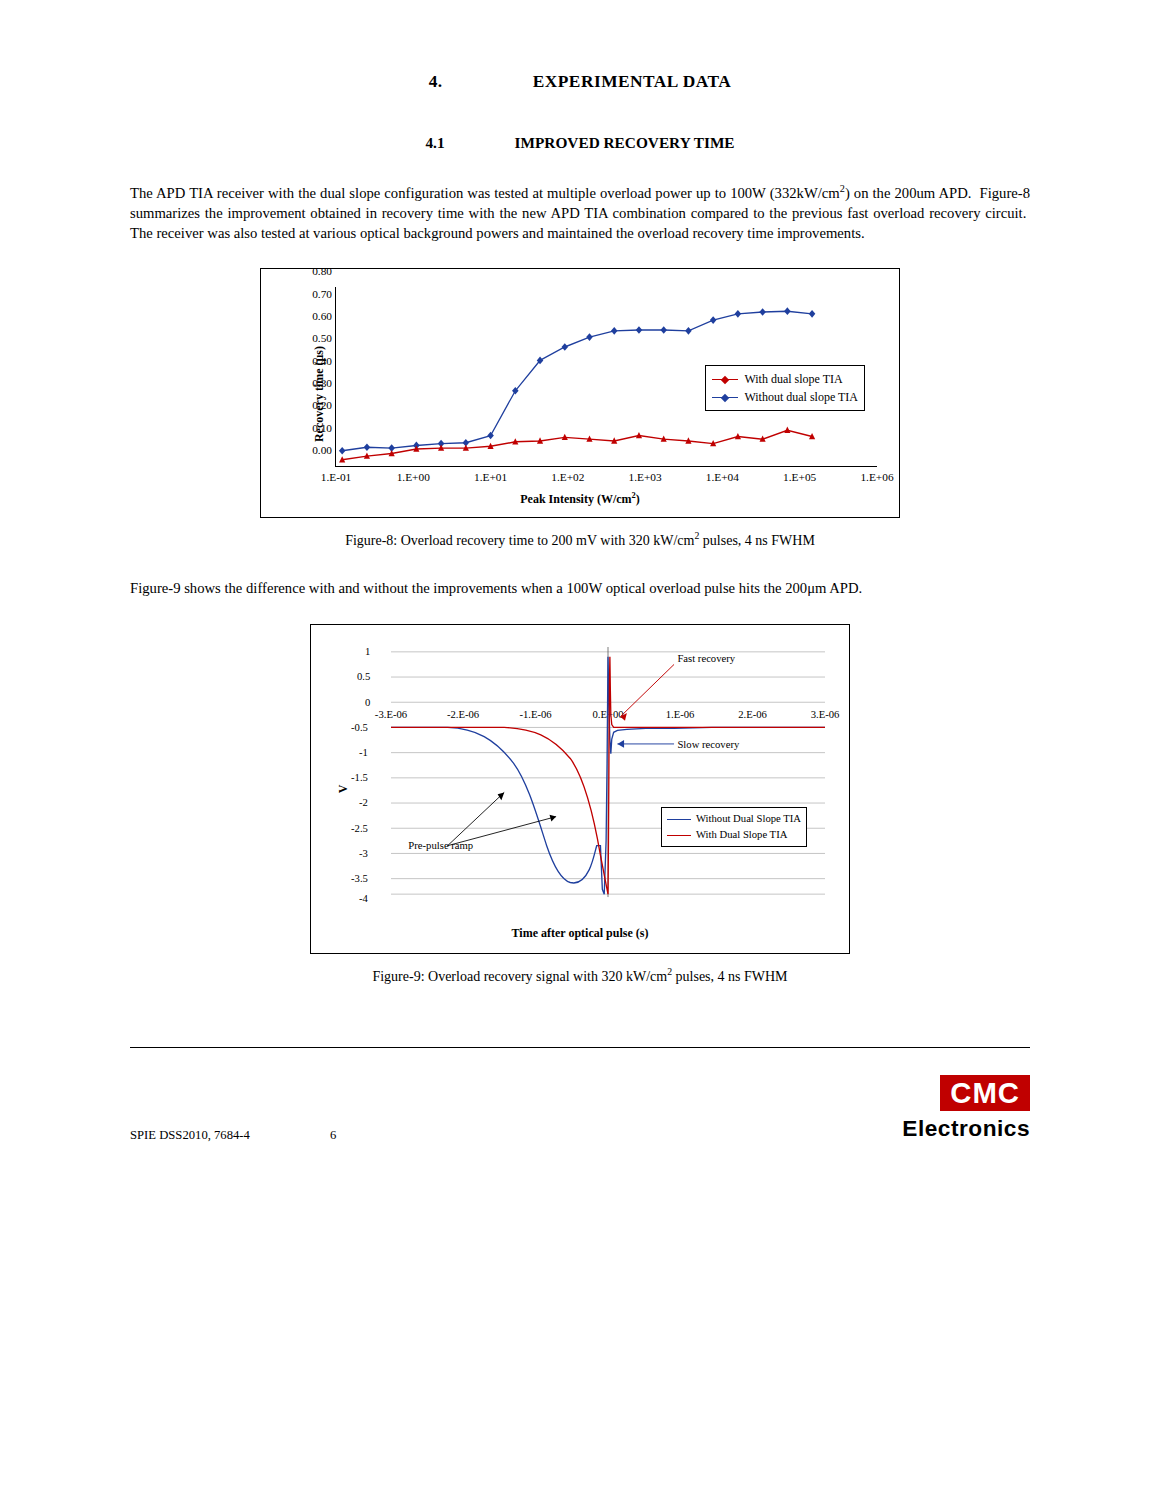4. EXPERIMENTAL DATA
4.1 IMPROVED RECOVERY TIME
The APD TIA receiver with the dual slope configuration was tested at multiple overload power up to 100W (332kW/cm2) on the 200um APD. Figure-8 summarizes the improvement obtained in recovery time with the new APD TIA combination compared to the previous fast overload recovery circuit. The receiver was also tested at various optical background powers and maintained the overload recovery time improvements.
Recovery time (μs)
0.80 0.70 0.60 0.50 0.40 0.30 0.20 0.10 0.00 1.E-01 1.E+00 1.E+01 1.E+02 1.E+03 1.E+04 1.E+05 1.E+06
With dual slope TIA
Without dual slope TIA
Peak Intensity (W/cm2)
Figure-8: Overload recovery time to 200 mV with 320 kW/cm2 pulses, 4 ns FWHM
Figure-9 shows the difference with and without the improvements when a 100W optical overload pulse hits the 200μm APD.
V
1 0.5 0 -0.5 -1 -1.5 -2 -2.5 -3 -3.5 -4 -3.E-06 -2.E-06 -1.E-06 0.E+00 1.E-06 2.E-06 3.E-06 Fast recovery Slow recovery Pre-pulse ramp
Without Dual Slope TIA
With Dual Slope TIA
Time after optical pulse (s)
Figure-9: Overload recovery signal with 320 kW/cm2 pulses, 4 ns FWHM
SPIE DSS2010, 7684-4
6
CMC
Electronics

→ **Exercise details**: What you hand back should match the entries above exactly, except that no picture appears.

→ **Response area**:
4. EXPERIMENTAL DATA
4.1 IMPROVED RECOVERY TIME
The APD TIA receiver with the dual slope configuration was tested at multiple overload power up to 100W (332kW/cm2) on the 200um APD. Figure-8 summarizes the improvement obtained in recovery time with the new APD TIA combination compared to the previous fast overload recovery circuit. The receiver was also tested at various optical background powers and maintained the overload recovery time improvements.
Recovery time (μs)
0.80 0.70 0.60 0.50 0.40 0.30 0.20 0.10 0.00 1.E-01 1.E+00 1.E+01 1.E+02 1.E+03 1.E+04 1.E+05 1.E+06
With dual slope TIA
Without dual slope TIA
Peak Intensity (W/cm2)
Figure-8: Overload recovery time to 200 mV with 320 kW/cm2 pulses, 4 ns FWHM
Figure-9 shows the difference with and without the improvements when a 100W optical overload pulse hits the 200μm APD.
V
1 0.5 0 -0.5 -1 -1.5 -2 -2.5 -3 -3.5 -4 -3.E-06 -2.E-06 -1.E-06 0.E+00 1.E-06 2.E-06 3.E-06 Fast recovery Slow recovery Pre-pulse ramp
Without Dual Slope TIA
With Dual Slope TIA
Time after optical pulse (s)
Figure-9: Overload recovery signal with 320 kW/cm2 pulses, 4 ns FWHM
SPIE DSS2010, 7684-4
6
CMC
Electronics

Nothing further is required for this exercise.